### JOB ITEM
From the first line to the last, output the data exactly as it stands, minus its pictures.

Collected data
--------------------

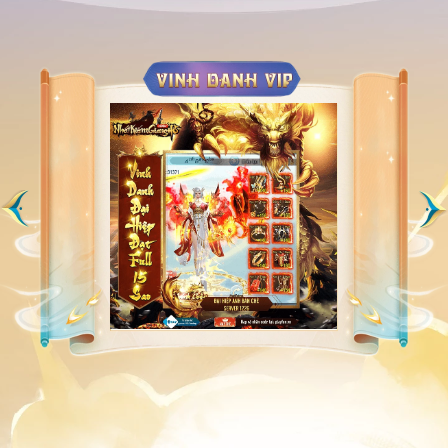
11
Vũ-Bảo-Ngọc
S1268 - Văn Diêu
244.8
12
niệtDươngTử
SS152-Bích Hải
234.0
13
[FFFF00]ÔNG NỘI
S131 - Hắc Lôi
233.3
14
CayThìNạpVô
S1222 - Thiên Tiễn
224.5
15
βạςɧτμγếτ
S225 - Diễm Băng
221.3
16
౨ৎHắcĐiểu⋆౨ৎ˚⟡˖
SS68 - Trảm Phong
218.7
17
Đang•Bận•Thở
SS24 - Kim Đế
216.3
18
[I]ᰔᩚ.LãngTử▁⌇
S1262 - Chu Yếm
216.2
19
ɢɪᴀᴄáᴛᴛɪểᴜᴛʜư౨ৎ
S1083 - Hỏa Thạch
210.1
20
❖︵ʋợɠọɨϼɦảɨʋề亗ッ
S1147 - Cường Lương
204.7
21
★᭄ꦿꦿVk❣Lavie★᭄ꦿ
S1240 - Mã Nhân
203.3
22
[FF0000]мιʟo
SS89 - Kiếm Ý
194.0
23
[i]Ｃhị３ĐấtＣảng
S1111 - Truyền Kỳ
189.5
24
꧁༺ʟãoтᴀм༻꧂
S1252 - Hổ Giao
186.4
25
︵✿Bơ࣪✿︵
SS9 - Phong Vũ
185.1
26
☆¥Lão¥Già¥☆
SS3 - Thánh Nhân
180.0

--------------------

### EXPECTED ANSWER
11
Vũ-Bảo-Ngọc
S1268 - Văn Diêu
244.8
12
niệtDươngTử
SS152-Bích Hải
234.0
13
[FFFF00]ÔNG NỘI
S131 - Hắc Lôi
233.3
14
CayThìNạpVô
S1222 - Thiên Tiễn
224.5
15
βạςɧτμγếτ
S225 - Diễm Băng
221.3
16
౨ৎHắcĐiểu⋆౨ৎ˚⟡˖
SS68 - Trảm Phong
218.7
17
Đang•Bận•Thở
SS24 - Kim Đế
216.3
18
[I]ᰔᩚ.LãngTử▁⌇
S1262 - Chu Yếm
216.2
19
ɢɪᴀᴄáᴛᴛɪểᴜᴛʜư౨ৎ
S1083 - Hỏa Thạch
210.1
20
❖︵ʋợɠọɨϼɦảɨʋề亗ッ
S1147 - Cường Lương
204.7
21
★᭄ꦿꦿVk❣Lavie★᭄ꦿ
S1240 - Mã Nhân
203.3
22
[FF0000]мιʟo
SS89 - Kiếm Ý
194.0
23
[i]Ｃhị３ĐấtＣảng
S1111 - Truyền Kỳ
189.5
24
꧁༺ʟãoтᴀм༻꧂
S1252 - Hổ Giao
186.4
25
︵✿Bơ࣪✿︵
SS9 - Phong Vũ
185.1
26
☆¥Lão¥Già¥☆
SS3 - Thánh Nhân
180.0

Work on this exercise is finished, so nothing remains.